- SOURCE TEXT:

Q3. Write a python program to extract the title of the first five videos.

In [36]:
def get_title(data:dict , n:int=5):
    contents=get_contents_dict(youtube_data)
    
    if n>30:
        raise ValueError('Max Limit is 30')
        
    result=[]
    for i in range(n):
        result.append(contents[i]['richItemRenderer']['content']['videoRenderer']['title']['runs'][-1]['text'])
        
    return result
get_title(youtube_data)

['Big Announcement for Gulf Region Aspirants 🔥| Physics Wallah Gulf Channel Trailer🚀',
 'Arjuna JEE v/s Arjuna NEET 🏏- Class 11th Faculties ka Cricket Match 🔥',
 'How to Study Zoology in Class 11th? Ab Saare Doubts Solve Honge !! 🔥',
 'BIGGEST OFFER For Class - 8th ,9th & 10th Students 🤩 || Grab This Opportunity Now 🔥',
 'Launching PW प्रयोगशाला 2.0 🔥 || The Unbeatable is Loading...']

This code defines a function get_title() that extracts the titles of the first n videos on the channel.

The function takes the ytInitialData dictionary as input and an optional parameter n that specifies the number of titles to retrieve (default value is 5). The function first extracts the contents dictionary using the get_contents_dict() function, and then iterates over the first n items in the contents list.

For each item, the function extracts the title of the video by selecting the last item in the runs list of the title dictionary.

The resulting list result contains the titles of the first n videos on the channel. These titles can be used to identify each video and to display the titles in a list or table.

In [37]:
def get_views(data: dict , n :int = 5):
    contents = get_contents_dict(youtube_data)
    
    if n > 30:
        raise ValueError('MAx Limit is 30')

- REQUIRED ACTION A:
Reproduce the passage of the Python tutorial excerpt from "The function takes" up to and including "the title dictionary.", word for word.

- DATA TO EXAMINE:
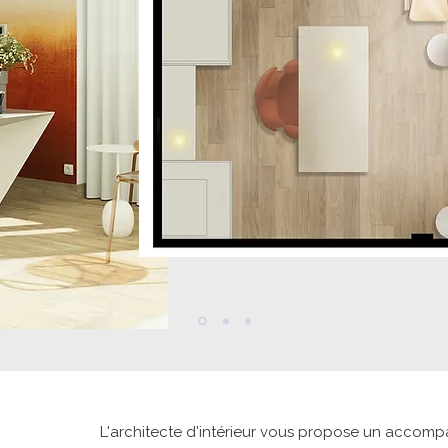
L'architecte d'intérieur vous propose un accom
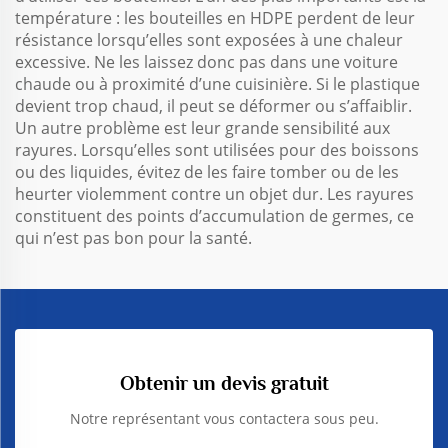
température : les bouteilles en HDPE perdent de leur
résistance lorsqu’elles sont exposées à une chaleur
excessive. Ne les laissez donc pas dans une voiture
chaude ou à proximité d’une cuisinière. Si le plastique
devient trop chaud, il peut se déformer ou s’affaiblir.
Un autre problème est leur grande sensibilité aux
rayures. Lorsqu’elles sont utilisées pour des boissons
ou des liquides, évitez de les faire tomber ou de les
heurter violemment contre un objet dur. Les rayures
constituent des points d’accumulation de germes, ce
qui n’est pas bon pour la santé.
Obtenir un devis gratuit
Notre représentant vous contactera sous peu.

- REQUIRED ACTION B:
In the entries, rewrite the lines from the line with "température : les" up to and including the line with "devient trop chaud, il", changing "bouteilles" to "flacons" and keeping everything else the same.

- ANSWER SECTION A:
The function takes the ytInitialData dictionary as input and an optional parameter n that specifies the number of titles to retrieve (default value is 5). The function first extracts the contents dictionary using the get_contents_dict() function, and then iterates over the first n items in the contents list.

For each item, the function extracts the title of the video by selecting the last item in the runs list of the title dictionary.

- ANSWER SECTION B:
température : les flacons en HDPE perdent de leur
résistance lorsqu’elles sont exposées à une chaleur
excessive. Ne les laissez donc pas dans une voiture
chaude ou à proximité d’une cuisinière. Si le plastique
devient trop chaud, il peut se déformer ou s’affaiblir.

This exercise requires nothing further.